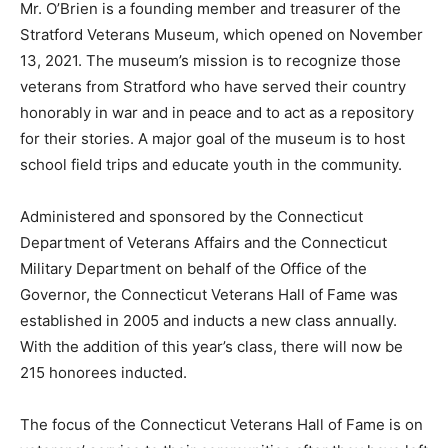
Mr. O’Brien is a founding member and treasurer of the
Stratford Veterans Museum, which opened on November
13, 2021. The museum’s mission is to recognize those
veterans from Stratford who have served their country
honorably in war and in peace and to act as a repository
for their stories. A major goal of the museum is to host
school field trips and educate youth in the community.
Administered and sponsored by the Connecticut
Department of Veterans Affairs and the Connecticut
Military Department on behalf of the Office of the
Governor, the Connecticut Veterans Hall of Fame was
established in 2005 and inducts a new class annually.
With the addition of this year’s class, there will now be
215 honorees inducted.
The focus of the Connecticut Veterans Hall of Fame is on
■ ■ ■ ■ ■
▶ _How to complete this task_: The records above need to be copied exactly, though not their pictures.

▶ _Task result_:
Mr. O’Brien is a founding member and treasurer of the
Stratford Veterans Museum, which opened on November
13, 2021. The museum’s mission is to recognize those
veterans from Stratford who have served their country
honorably in war and in peace and to act as a repository
for their stories. A major goal of the museum is to host
school field trips and educate youth in the community.
Administered and sponsored by the Connecticut
Department of Veterans Affairs and the Connecticut
Military Department on behalf of the Office of the
Governor, the Connecticut Veterans Hall of Fame was
established in 2005 and inducts a new class annually.
With the addition of this year’s class, there will now be
215 honorees inducted.
The focus of the Connecticut Veterans Hall of Fame is on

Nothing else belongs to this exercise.